Les commune de Montrouis et Bassin-Bleu situées respectivement dans les départements de l’Artibonite et du Nord-ouest ont été la cible des bandits armés. Les gangsters accusés d’appartenir à la coalition criminelle « Viv Ansanm » classée parmi les organisations terroristes, s’en sont pris aux bâtiments de police et sèment la terreur.

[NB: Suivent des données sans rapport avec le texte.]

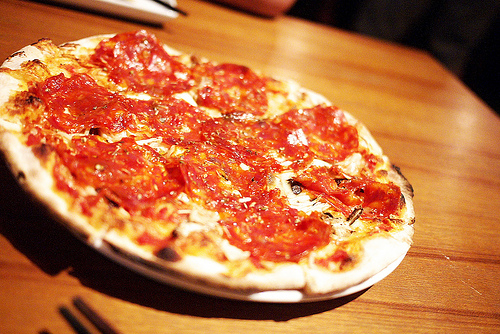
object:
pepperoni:
[138, 116, 308, 191]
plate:
[2, 32, 414, 303]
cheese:
[250, 189, 332, 231]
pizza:
[0, 30, 413, 305]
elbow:
[98, 32, 161, 54]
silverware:
[35, 290, 126, 333]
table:
[6, 11, 493, 327]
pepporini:
[195, 119, 274, 163]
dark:
[436, 248, 488, 267]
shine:
[385, 55, 453, 119]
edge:
[302, 18, 436, 59]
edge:
[343, 272, 405, 293]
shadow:
[0, 208, 55, 285]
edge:
[54, 287, 89, 316]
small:
[186, 159, 267, 195]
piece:
[271, 113, 356, 158]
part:
[315, 238, 410, 285]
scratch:
[457, 272, 485, 299]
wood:
[418, 125, 486, 164]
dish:
[198, 287, 301, 316]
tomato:
[323, 250, 353, 263]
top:
[51, 42, 358, 253]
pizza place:
[56, 40, 483, 309]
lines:
[425, 300, 495, 309]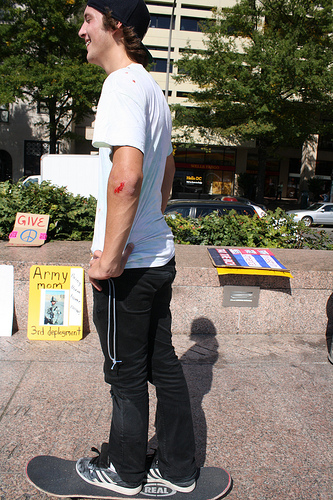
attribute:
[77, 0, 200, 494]
man — standing, smiling, light skinned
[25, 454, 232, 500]
skateboard — black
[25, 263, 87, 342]
sign — yellow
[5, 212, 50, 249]
sign — cardboard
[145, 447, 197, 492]
shoe — adidas, athletic, black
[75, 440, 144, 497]
shoe — adidas, athletic, black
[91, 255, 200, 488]
pants — black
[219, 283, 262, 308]
vent — metal, silver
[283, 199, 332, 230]
car — silver, parked, grey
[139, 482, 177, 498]
logo — white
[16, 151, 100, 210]
truck — white, large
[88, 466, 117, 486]
stripes — white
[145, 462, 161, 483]
stripes — white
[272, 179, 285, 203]
person — far, standing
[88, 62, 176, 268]
shirt — white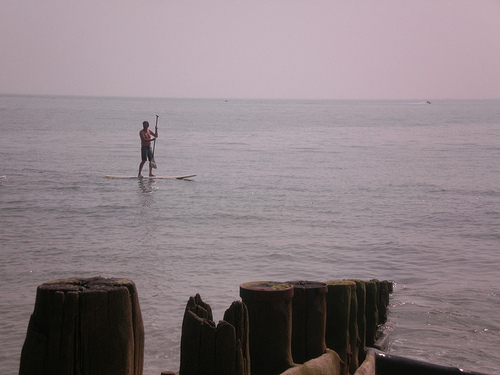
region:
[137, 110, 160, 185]
A man on a surfboard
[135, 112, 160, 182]
The man is standing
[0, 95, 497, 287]
Calm grey water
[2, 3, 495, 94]
A foggy grey ocean sky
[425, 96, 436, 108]
A seabird far away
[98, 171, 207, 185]
A surfboard in the water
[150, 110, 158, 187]
A paddle the man is using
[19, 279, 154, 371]
An old wooden post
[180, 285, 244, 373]
A broken wooden post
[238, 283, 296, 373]
Another old wooden post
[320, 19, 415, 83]
part of the sky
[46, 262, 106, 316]
edge of a trunk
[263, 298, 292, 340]
part of a trunk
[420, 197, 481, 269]
part of a water body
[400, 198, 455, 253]
part of a water body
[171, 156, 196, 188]
part of a swimming board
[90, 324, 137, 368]
edge of a trunk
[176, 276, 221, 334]
part of a trunk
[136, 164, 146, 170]
part of a leg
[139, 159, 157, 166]
part of a knee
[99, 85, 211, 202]
the man is on a surfboard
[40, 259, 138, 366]
the posts of the pier are wood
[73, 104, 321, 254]
the sea is too calm for surfing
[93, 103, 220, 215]
the man appears to be poling his surfboard around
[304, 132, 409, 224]
the sea is grey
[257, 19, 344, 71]
the sky is cloudy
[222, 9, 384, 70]
the sky is grey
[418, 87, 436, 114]
a boat is in the background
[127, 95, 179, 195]
the man is not wearing a shirt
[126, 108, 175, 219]
the man appears to be wearing shorts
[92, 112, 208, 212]
one man in water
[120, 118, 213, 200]
one man holding a stick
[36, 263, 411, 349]
pier leading into water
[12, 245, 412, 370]
nine logs visible out of water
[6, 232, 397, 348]
one broken log in picture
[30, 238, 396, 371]
eight rounded top logs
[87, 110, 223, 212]
man not wearing shirt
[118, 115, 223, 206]
man in water alone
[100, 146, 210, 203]
board in water with man on it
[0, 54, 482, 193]
nothing on horizon in background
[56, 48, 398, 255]
man floating on board in ocean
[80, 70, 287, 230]
man floating on board in sea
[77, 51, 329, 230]
man in the ocean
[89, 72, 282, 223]
man in the sea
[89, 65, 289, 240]
man on board with stick in ocean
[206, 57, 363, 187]
horizon where sky meets water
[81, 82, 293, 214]
calm ocean waters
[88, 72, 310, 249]
man floating in indian ocean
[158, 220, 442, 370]
pier leading into ocean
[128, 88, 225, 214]
man with no shirt in ocean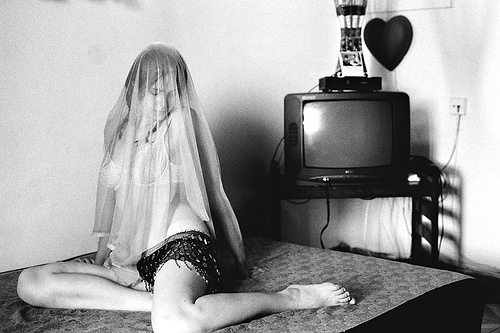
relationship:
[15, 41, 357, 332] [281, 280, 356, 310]
girl has foot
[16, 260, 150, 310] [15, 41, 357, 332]
leg of a girl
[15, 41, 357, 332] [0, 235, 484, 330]
girl on bed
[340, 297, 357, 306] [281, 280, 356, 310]
toe on foot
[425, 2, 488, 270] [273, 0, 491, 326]
shadow on wall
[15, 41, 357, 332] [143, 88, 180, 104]
girl has eyes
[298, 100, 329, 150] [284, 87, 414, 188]
light on tv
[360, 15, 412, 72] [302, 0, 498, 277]
heart on wall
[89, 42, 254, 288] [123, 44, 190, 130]
veil on woman's head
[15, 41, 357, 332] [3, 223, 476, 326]
girl sitting on bed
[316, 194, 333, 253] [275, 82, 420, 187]
cord hooked to tv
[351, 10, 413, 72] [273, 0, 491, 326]
heart on wall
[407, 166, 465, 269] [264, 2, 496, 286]
shadow are on wall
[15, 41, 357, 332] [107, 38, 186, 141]
girl has hair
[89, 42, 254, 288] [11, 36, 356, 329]
veil on girl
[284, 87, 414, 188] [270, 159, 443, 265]
tv on stand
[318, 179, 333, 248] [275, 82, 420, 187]
cord on tv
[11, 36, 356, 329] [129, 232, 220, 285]
girl wearing shorts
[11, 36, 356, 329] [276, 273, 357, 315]
girl has foot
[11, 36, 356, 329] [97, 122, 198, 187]
girl wearing bra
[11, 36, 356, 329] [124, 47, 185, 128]
girl has head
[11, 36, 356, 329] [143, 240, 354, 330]
girl has leg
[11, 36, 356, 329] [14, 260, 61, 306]
girl has knee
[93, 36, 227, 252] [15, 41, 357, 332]
veil on girl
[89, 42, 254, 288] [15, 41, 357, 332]
veil on girl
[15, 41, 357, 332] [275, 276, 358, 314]
girl has foot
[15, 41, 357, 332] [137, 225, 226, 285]
girl wears shorts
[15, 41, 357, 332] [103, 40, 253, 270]
girl has veil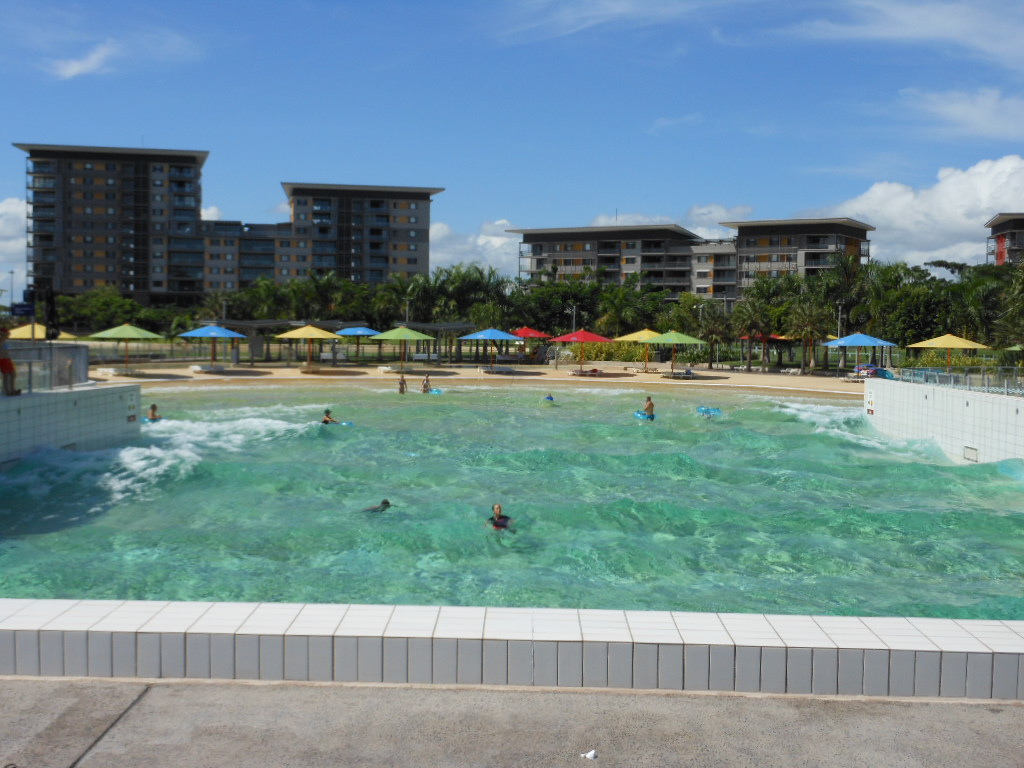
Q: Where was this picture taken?
A: Close to pool.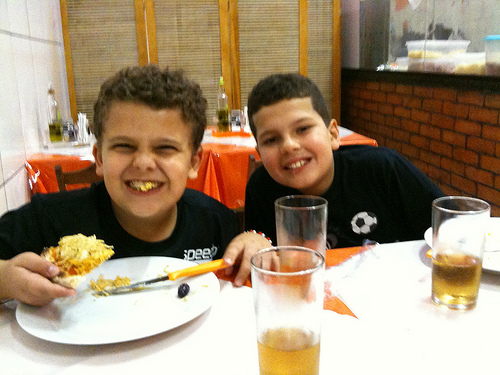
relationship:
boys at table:
[1, 64, 454, 308] [0, 237, 500, 374]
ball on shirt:
[351, 210, 379, 236] [243, 146, 459, 247]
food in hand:
[41, 234, 116, 279] [6, 251, 76, 309]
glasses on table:
[249, 196, 499, 373] [0, 237, 500, 374]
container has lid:
[483, 33, 499, 77] [485, 35, 498, 42]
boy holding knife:
[244, 73, 462, 249] [89, 257, 232, 294]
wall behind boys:
[343, 74, 500, 217] [1, 64, 454, 308]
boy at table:
[244, 73, 462, 249] [0, 237, 500, 374]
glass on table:
[251, 247, 323, 373] [0, 237, 500, 374]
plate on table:
[14, 254, 221, 346] [0, 237, 500, 374]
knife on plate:
[89, 257, 232, 294] [14, 254, 221, 346]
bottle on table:
[217, 76, 230, 137] [27, 122, 379, 210]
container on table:
[483, 33, 499, 77] [343, 62, 497, 101]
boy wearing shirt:
[244, 73, 462, 249] [243, 146, 459, 247]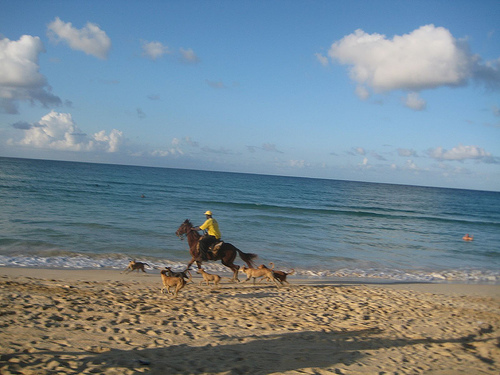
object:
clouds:
[326, 22, 471, 96]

La population épuisée par des années de violence et d’inaction, appellent le pouvoir intérimaire à tenir leurs promesses et à restaurer l’ordre dans un pays plongé dans le chaos.
Si l’opération policière soldée mardi à Morne-Blanc, par la mort de Tibab » et « Black », tristement célèbres du gang de Ti Bwadòm est à l’origine des violences perpétrées à Montrouis, les circonstances causant le déferlement des gangs dans la commune de Bassin-Bleu demeurent inconnues.
Les gangs armés se livrent dans une course pour conquérir de nouveaux territoires et les habitants se retrouvent pris sous le feu croisé.
Des vidéos relayées sur les réseaux sociaux montrent les déplacements massifs de population dans la région de Bassin-Bleu, les policiers quant à eux, ont préféré de se mettre à l’abri.
Ce jeudi, la circulation a été fortement paralysée
au niveau de Délugé/Montrouis/ Saint- Marc. Des tirs nourris sont entendus provoquant la peur parmi la population locale. Ces violences inouïes viennent raviver les doutes persistants concernant la détermination des autorités à assurer la protection des citoyens.